My daughter was born in 2016. It didn’t take long for me to worry about the world she would grow up in. Although the country seems strange, the political divide caused by the violence that was once caused by guns began to diminish. This came to a head on 14 February 2018, shooting day at Marjory Stoneman Douglas High School in Parkland, Florida. The parents’ pain was getting closer now.
I tried to cover up the search. I thought that maybe there could be peace in understanding the violence instead of being afraid of it. There was no artistic goal at that time. I was just so worried.
In my research, I discovered something surprising but familiar. In private, after the shooting, the parents who lost their child met with the parents of the shooter. Now that I was a father, I couldn’t help but put myself in their situation. I was equally affected on both sides. There was something humble and human about what he expected – a way forward. I recognized the core principles of restorative justice right away. Again, I was faced with the meaning of forgiveness, and the secret thought that the writings were intended to save me now manifested itself in a kind of calling.
This was the beginning, or rather, the synthesis that inspired me to write the Mass. Before this there were no scriptures, but even after that, the scriptures were often more like an in-depth exploration of my own forgiveness than a formal story. I knew I wanted these characters to get somewhere but I didn’t know how or if they could do it.
Forgiveness is a rare commodity. Its value is unpredictable, especially if it is sincere. I have come to believe that doing this is true faith. A brave thought that can be put before punishment, anger or lasting anger makes it a wonderful sacrifice. It is a trade in primal satisfaction for the hope of something better in return. That’s what makes it so difficult. It can’t just be given in language. It should be, in the words of Franciscan friar Richard Rohr, pain that is changed and not transmitted.

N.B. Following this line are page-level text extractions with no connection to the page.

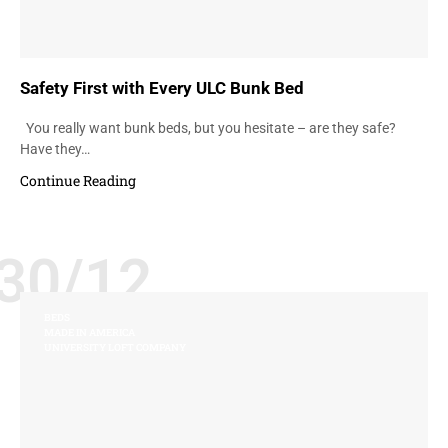
Safety First with Every ULC Bunk Bed
You really want bunk beds, but you hesitate – are they safe?
Have they…
Continue Reading
30/12
BEDS
MADE IN AMERICA
UNIVERSITY LOFT COMPANY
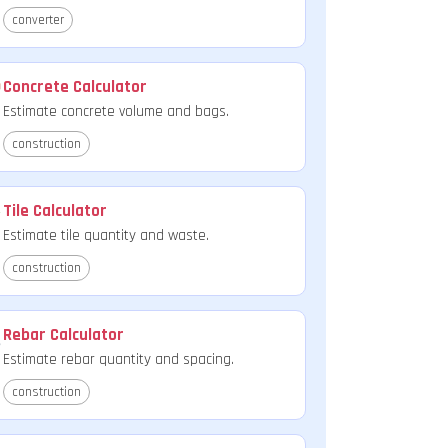
converter
Concrete Calculator
Estimate concrete volume and bags.
construction
Tile Calculator
Estimate tile quantity and waste.
construction
Rebar Calculator
Estimate rebar quantity and spacing.
construction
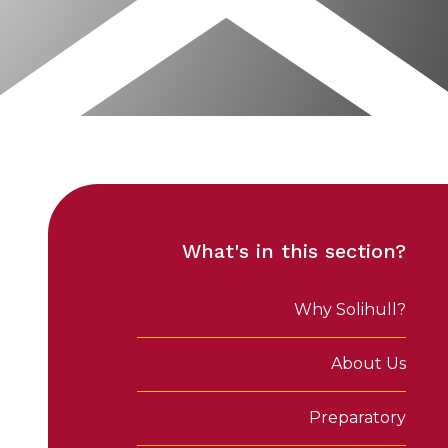
What's in this section?
Why Solihull?
About Us
Preparatory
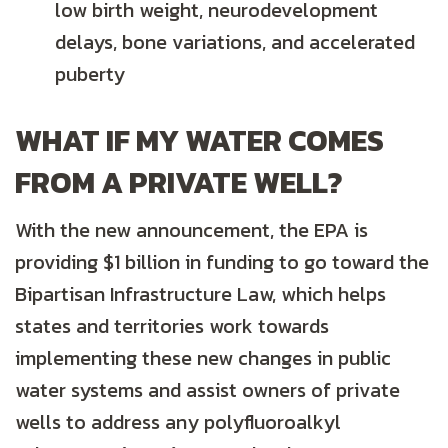
low birth weight, neurodevelopment
delays, bone variations, and accelerated
puberty
WHAT IF MY WATER COMES
FROM A PRIVATE WELL?
With the new announcement, the EPA is
providing $1 billion in funding to go toward the
Bipartisan Infrastructure Law, which helps
states and territories work towards
implementing these new changes in public
water systems and assist owners of private
wells to address any polyfluoroalkyl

Perhaps the biggest problem, and the one I see we are facing today, comes when the offender is the worst. Maybe it’s not here anymore. It may be a whole people or a political party. When creating the Truth and Reconciliation Commission, Desmond Tutu said: “Where there is no chance for restorative justice there can be restorative justice.” He declared this to be a great principle because he understood this great truth; Sometimes we have to ask ourselves, what does justice look like? What can be put before anger and resentment when punishment alone cannot restore a broken life or a divided people?

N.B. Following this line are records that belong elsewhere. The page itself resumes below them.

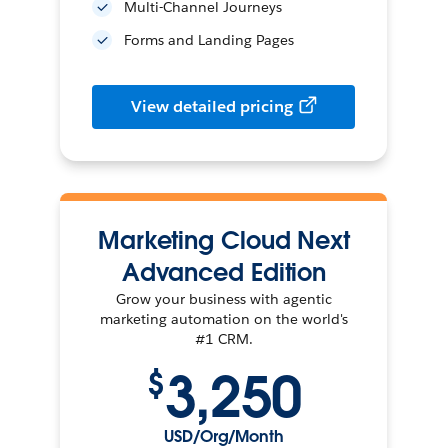
Multi-Channel Journeys
Forms and Landing Pages
View detailed pricing
Marketing Cloud Next
Advanced Edition
Grow your business with agentic
marketing automation on the world's
#1 CRM.
3,250
$
USD/Org/Month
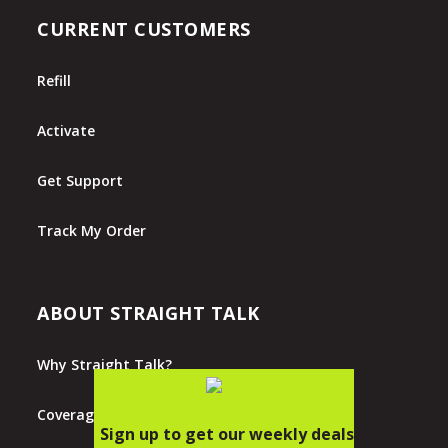
CURRENT CUSTOMERS
Refill
Activate
Get Support
Track My Order
ABOUT STRAIGHT TALK
Why Straight Talk?
Coverage Map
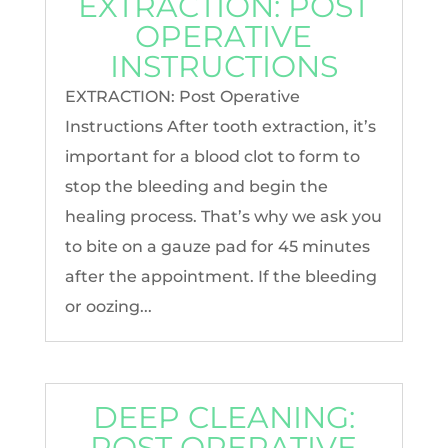
EXTRACTION: POST
OPERATIVE
INSTRUCTIONS
EXTRACTION: Post Operative
Instructions After tooth extraction, it’s
important for a blood clot to form to
stop the bleeding and begin the
healing process. That’s why we ask you
to bite on a gauze pad for 45 minutes
after the appointment. If the bleeding
or oozing...
DEEP CLEANING:
POST OPERATIVE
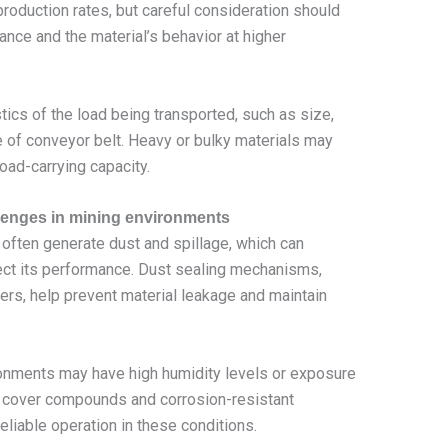
roduction rates, but careful consideration should
ance and the material’s behavior at higher
tics of the load being transported, such as size,
e of conveyor belt. Heavy or bulky materials may
load-carrying capacity.
lenges in mining environments
often generate dust and spillage, which can
ect its performance. Dust sealing mechanisms,
ers, help prevent material leakage and maintain
onments may have high humidity levels or exposure
nt cover compounds and corrosion-resistant
liable operation in these conditions.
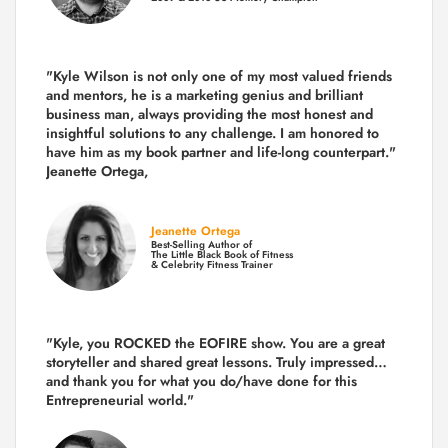
"Kyle Wilson is not only one of my most valued friends
and mentors, he is a marketing genius and brilliant
business man, always providing the most honest and
insightful solutions to any challenge. I am honored to
have him as my book partner and life-long counterpart."
Jeanette Ortega,
Jeanette Ortega
Best-Selling Author of
The Little Black Book of Fitness
& Celebrity Fitness Trainer
"Kyle, you ROCKED the EOFIRE show. You are a great
storyteller and shared great lessons. Truly impressed…
and thank you for what you do/have done for this
Entrepreneurial world."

It has been 7 years since I finished writing the Mass. A woman in the theater said: “Nothing has changed.” I feel much better now than when I was writing. The UK did the right thing on gun control after Dunblane. It is sad as an American to see how the reasons have become here. This does not mean that the Mass will be less in the UK than in the US. I didn’t write Mass because of gun violence. I wrote because of his persistence. I think there is a difference. Part of our inaction is a great failure of compassion. It is no longer growing fast enough in our complex society. The tearing of his cloth may be less due to angry words than to any other glance. Then the fabric wears naturally, like clothes we no longer care about.

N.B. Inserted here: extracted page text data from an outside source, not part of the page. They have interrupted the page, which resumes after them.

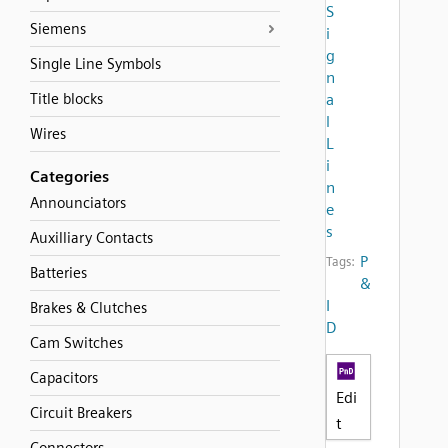
S
Siemens
i
g
Single Line Symbols
n
Title blocks
a
l
Wires
L
i
Categories
n
Announciators
e
s
Auxilliary Contacts
P
Tags:
Batteries
&
I
Brakes & Clutches
D
Cam Switches
Capacitors
Edi
Circuit Breakers
t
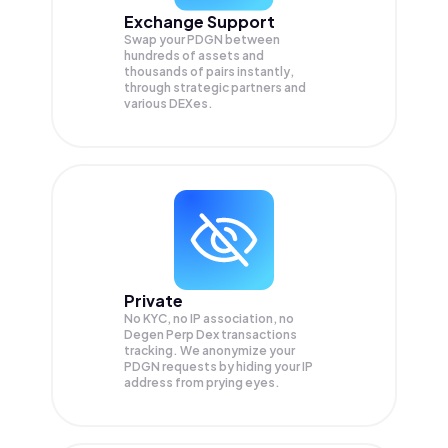
Exchange Support
Swap your
PDGN
between
hundreds of assets and
thousands of pairs instantly,
through strategic partners and
various DEXes.
Private
No KYC, no IP association, no
Degen Perp Dex transactions
tracking. We anonymize your
PDGN
requests by hiding your IP
address from prying eyes.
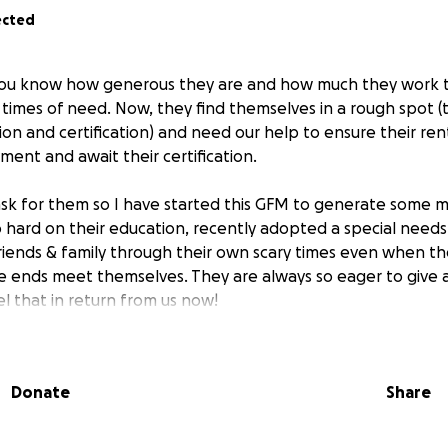
ected
 you know how generous they are and how much they work t
n times of need. Now, they find themselves in a rough spot (
n and certification) and need our help to ensure their rent
ent and await their certification.
 ask for them so I have started this GFM to generate some m
 hard on their education, recently adopted a special needs
riends & family through their own scary times even when t
e ends meet themselves. They are always so eager to give a
l that in return from us now!
lp them cover basic needs (rent/food/medicine/transportatio
m through the transition from full-time student to employme
Donate
Share
they'll continue exhausting all efforts to make money while
ct to have their certification within 60 days.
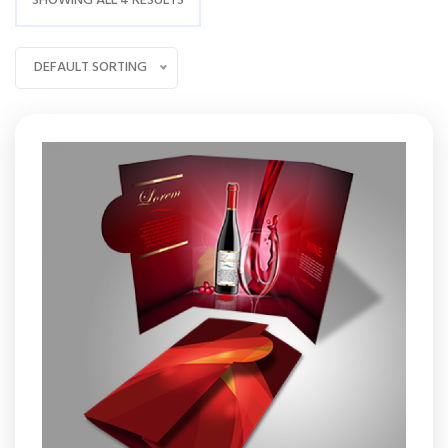
SHOWING ALL 4 RESULTS
DEFAULT SORTING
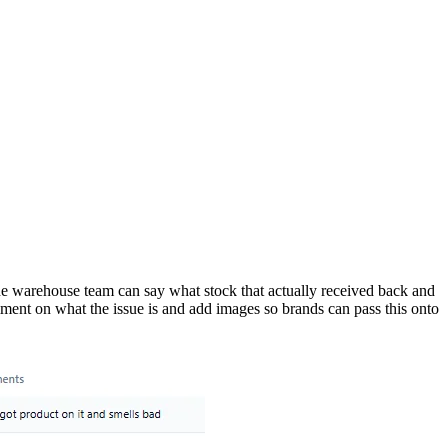
the warehouse team can say what stock that actually received back and
omment on what the issue is and add images so brands can pass this onto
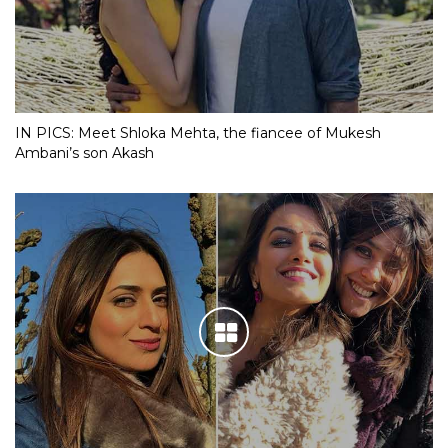
IN PICS: Meet Shloka Mehta, the fiancee of Mukesh
Ambani’s son Akash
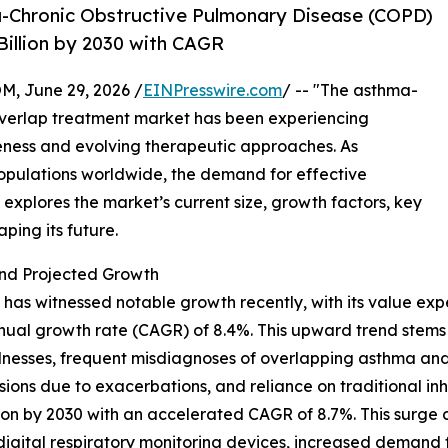
-Chronic Obstructive Pulmonary Disease (COPD)
illion by 2030 with CAGR
 June 29, 2026 /
EINPresswire.com
/ -- "The asthma-
overlap treatment market has been experiencing
eness and evolving therapeutic approaches. As
populations worldwide, the demand for effective
w explores the market’s current size, growth factors, key
ping its future.
nd Projected Growth
s witnessed notable growth recently, with its value expec
nnual growth rate (CAGR) of 8.4%. This upward trend stems 
illnesses, frequent misdiagnoses of overlapping asthma and
sions due to exacerbations, and reliance on traditional in
lion by 2030 with an accelerated CAGR of 8.7%. This surge
f digital respiratory monitoring devices, increased demand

So I tried to make a way to help us to empathize with others. I tried to put us all in a room; being, in real time, and listening. Watching four people, in great pain, use all the respect they have to understand each other better in order to heal. At one point I doubted that this ritual had a purpose for me. Having a great opportunity to see the Mass coming to people like movie and now as a performer, I can confirm that this event has a purpose for all of us.